La France agricole : Quelle est la particularité du métier d’agriculteur ?
Josiane Voisin : Les agriculteurs portent trois casquettes : celles de directeur, de cadre et d’opérateur. Ces fonctions ne sont pas séparées dans le temps : celui passé sur le tracteur est souvent un moment privilégié de réflexion. Mais tenir ces trois fonctions reste complexe. Et celle de direction est la moins évidente à assumer.
Pourquoi focalisez-vous sur elle ?
En agriculture, il y a beaucoup de prescripteurs : les techniciens, les conseillers, les banquiers mais aussi les voisins et les parents. Or, chacun d’entre eux voit les projets de l’exploitant avec le seul regard de sa spécialité. Et chacun exerce une pression plus ou moins forte sur l’agriculteur. Il est essentiel pour lui de se sentir bien pour y résister et garder les rennes de son exploitation, sa logique de métier. Sinon il y perd goût, surtout si l’économique ne suit pas.
Comment devenir « directeur » ?
Être directeur n’est pas simple. Après avoir travaillé avec de nombreux agriculteurs, je peux dire que lorsqu’ils en prennent conscience, ils vont mieux : cela donne de la valeur à leur fonction. Ils se questionnent : est-ce que je m’y retrouve ? Comment aurais-je pu faire autrement ? Est-ce que ma situation me paraît normale ? Quelle place je prends ? Quelle place on me laisse ? Quelle place occupe mon père ? Ils ont besoin d’être réassurés, d’autant que leur réalité n’est souvent pas reconnue à l’extérieur. Au départ, ils sont frileux. Cela peut être difficile d’entrevoir comment ils se sont laissés enfermer. Mais ils rebondissent vite. Comme cet agriculteur qui a été voir le directeur de sa coopérative. Il lui a expliqué que le nouvel itinéraire technique que la coopérative lui imposait demandait trop de temps, de travail supplémentaire. Au lieu de se fâcher avec le technicien qui transmettait l’exigence, il est allé en discuter avec le directeur.
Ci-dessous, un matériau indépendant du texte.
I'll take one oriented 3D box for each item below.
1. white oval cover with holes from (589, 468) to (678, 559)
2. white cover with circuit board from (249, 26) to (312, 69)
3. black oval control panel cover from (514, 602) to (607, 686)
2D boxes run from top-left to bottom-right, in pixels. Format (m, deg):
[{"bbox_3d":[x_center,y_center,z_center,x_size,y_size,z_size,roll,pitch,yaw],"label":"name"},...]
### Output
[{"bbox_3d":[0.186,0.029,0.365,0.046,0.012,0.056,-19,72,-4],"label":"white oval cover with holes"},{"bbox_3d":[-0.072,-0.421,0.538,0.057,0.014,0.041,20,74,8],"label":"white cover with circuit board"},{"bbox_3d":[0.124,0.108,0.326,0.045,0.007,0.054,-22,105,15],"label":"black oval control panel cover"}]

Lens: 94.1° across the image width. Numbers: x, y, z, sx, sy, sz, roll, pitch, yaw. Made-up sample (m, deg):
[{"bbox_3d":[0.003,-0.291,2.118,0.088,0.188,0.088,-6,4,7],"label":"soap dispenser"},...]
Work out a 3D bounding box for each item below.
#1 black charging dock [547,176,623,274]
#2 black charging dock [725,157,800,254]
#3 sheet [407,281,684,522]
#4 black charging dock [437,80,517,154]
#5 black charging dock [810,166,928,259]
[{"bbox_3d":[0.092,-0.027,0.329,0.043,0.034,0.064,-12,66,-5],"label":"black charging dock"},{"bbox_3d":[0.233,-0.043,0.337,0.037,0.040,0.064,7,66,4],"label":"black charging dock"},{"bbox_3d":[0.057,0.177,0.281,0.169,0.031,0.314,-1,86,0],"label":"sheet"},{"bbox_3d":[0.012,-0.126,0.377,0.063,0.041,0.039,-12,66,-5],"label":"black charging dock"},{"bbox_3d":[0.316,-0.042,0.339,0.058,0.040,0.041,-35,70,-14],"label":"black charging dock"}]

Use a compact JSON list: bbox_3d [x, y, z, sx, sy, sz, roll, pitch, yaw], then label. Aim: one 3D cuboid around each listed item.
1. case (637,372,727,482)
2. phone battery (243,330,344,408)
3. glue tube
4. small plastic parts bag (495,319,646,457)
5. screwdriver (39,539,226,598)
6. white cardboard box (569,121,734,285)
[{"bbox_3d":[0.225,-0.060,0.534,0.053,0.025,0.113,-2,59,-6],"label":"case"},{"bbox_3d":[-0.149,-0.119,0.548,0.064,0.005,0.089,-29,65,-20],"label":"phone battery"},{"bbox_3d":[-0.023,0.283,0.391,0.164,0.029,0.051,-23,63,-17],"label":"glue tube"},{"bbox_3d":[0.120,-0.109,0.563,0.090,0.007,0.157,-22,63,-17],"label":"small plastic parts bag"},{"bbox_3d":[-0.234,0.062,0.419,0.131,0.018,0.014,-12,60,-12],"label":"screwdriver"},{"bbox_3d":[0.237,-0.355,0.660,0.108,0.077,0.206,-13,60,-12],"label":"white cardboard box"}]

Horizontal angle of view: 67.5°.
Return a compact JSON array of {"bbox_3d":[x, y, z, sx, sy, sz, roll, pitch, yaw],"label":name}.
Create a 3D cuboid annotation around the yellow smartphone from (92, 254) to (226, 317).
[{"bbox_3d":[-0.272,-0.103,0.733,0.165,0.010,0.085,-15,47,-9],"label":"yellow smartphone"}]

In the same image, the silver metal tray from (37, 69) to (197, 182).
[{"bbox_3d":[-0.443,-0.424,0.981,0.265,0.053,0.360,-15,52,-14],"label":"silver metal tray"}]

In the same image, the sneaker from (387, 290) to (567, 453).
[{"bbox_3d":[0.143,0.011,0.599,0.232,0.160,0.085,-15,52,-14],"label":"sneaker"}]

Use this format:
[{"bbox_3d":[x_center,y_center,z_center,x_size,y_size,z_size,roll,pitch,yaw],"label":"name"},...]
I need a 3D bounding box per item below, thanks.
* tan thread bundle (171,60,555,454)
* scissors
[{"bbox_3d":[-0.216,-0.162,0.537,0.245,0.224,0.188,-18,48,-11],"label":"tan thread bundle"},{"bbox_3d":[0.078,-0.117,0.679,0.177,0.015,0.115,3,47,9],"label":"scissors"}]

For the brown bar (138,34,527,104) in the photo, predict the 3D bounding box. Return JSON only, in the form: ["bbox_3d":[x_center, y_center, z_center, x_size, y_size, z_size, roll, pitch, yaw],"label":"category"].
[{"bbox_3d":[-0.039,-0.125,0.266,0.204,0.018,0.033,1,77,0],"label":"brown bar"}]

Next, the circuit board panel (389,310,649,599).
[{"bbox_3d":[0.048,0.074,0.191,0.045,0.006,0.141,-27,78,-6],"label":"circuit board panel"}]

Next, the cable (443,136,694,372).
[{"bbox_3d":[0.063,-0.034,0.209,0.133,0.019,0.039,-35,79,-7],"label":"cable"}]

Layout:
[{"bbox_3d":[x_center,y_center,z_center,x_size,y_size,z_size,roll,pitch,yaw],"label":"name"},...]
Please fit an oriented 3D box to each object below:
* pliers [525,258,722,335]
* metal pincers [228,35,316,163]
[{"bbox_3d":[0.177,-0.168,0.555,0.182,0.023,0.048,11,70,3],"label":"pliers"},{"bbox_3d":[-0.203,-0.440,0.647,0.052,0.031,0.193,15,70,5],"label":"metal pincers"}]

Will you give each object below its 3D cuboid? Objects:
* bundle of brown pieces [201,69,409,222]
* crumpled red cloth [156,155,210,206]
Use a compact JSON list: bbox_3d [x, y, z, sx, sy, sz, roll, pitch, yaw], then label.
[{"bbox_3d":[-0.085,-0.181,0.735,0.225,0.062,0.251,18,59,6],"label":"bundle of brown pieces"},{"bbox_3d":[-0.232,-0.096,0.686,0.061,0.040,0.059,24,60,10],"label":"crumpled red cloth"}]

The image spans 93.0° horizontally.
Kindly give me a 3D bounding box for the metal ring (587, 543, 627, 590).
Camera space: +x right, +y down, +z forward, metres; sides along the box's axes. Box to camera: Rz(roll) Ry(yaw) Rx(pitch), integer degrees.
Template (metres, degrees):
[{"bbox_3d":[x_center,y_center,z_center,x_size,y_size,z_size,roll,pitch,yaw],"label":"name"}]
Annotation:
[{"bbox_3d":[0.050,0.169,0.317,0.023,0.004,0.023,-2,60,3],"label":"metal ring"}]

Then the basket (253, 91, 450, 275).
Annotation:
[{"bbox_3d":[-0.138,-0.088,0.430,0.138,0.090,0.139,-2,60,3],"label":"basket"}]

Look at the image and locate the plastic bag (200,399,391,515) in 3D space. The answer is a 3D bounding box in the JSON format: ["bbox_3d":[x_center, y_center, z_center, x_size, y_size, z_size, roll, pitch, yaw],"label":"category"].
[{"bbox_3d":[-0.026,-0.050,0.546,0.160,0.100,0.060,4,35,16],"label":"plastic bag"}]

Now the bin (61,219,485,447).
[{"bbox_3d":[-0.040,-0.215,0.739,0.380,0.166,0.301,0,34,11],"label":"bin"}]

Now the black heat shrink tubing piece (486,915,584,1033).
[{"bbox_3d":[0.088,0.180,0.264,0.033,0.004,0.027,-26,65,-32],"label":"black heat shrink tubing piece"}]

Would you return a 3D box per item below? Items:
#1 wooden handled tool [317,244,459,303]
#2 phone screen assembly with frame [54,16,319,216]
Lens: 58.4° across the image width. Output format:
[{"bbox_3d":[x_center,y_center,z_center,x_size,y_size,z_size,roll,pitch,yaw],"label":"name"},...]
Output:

Comment être plus serein ?
Tout le monde a conscience que l’exploitation peut un jour s’arrêter. Cela engendre de la peur. Ceux qui, dans l’étude, assumaient leur fonction de direction se créaient des marges de manœuvre (même étroites). Ils n’étaient pas ficelés par les prescriptions externes citées plus haut.
Quelle autre limite poser ?
Le travail doit être réalisable. Les agriculteurs disent souvent : « On n’est pas des fainéants. On va y arriver. » Cette valorisation du travail fait partie des valeurs du monde agricole. Mais c’est risqué de ne pas s’interroger sur la charge de travail. Trop souvent, la contrainte économique domine et les ressources « santé au travail » dont dispose l’agriculteur sont surévaluées. Au moindre pépin, cela ne passe plus. Ou les agriculteurs sont très fatigués : certains nous disent s’endormir sur le tracteur.
Comment limiter le risque santé ?
Si l’agriculteur n’a pas prévu d’être remplaçable (absence, accident), il met l’exploitation en danger. Cela nécessite d’organiser son travail, de le rendre lisible : comment faire pour avoir confiance dans quelqu’un d’autre ? Comment je transmets les consignes ? Qu’est ce qui est prioritaire ? Comment je simplifie le travail du week-end ? La possibilité de prendre du temps pour soi devrait être organisée dès l’installation.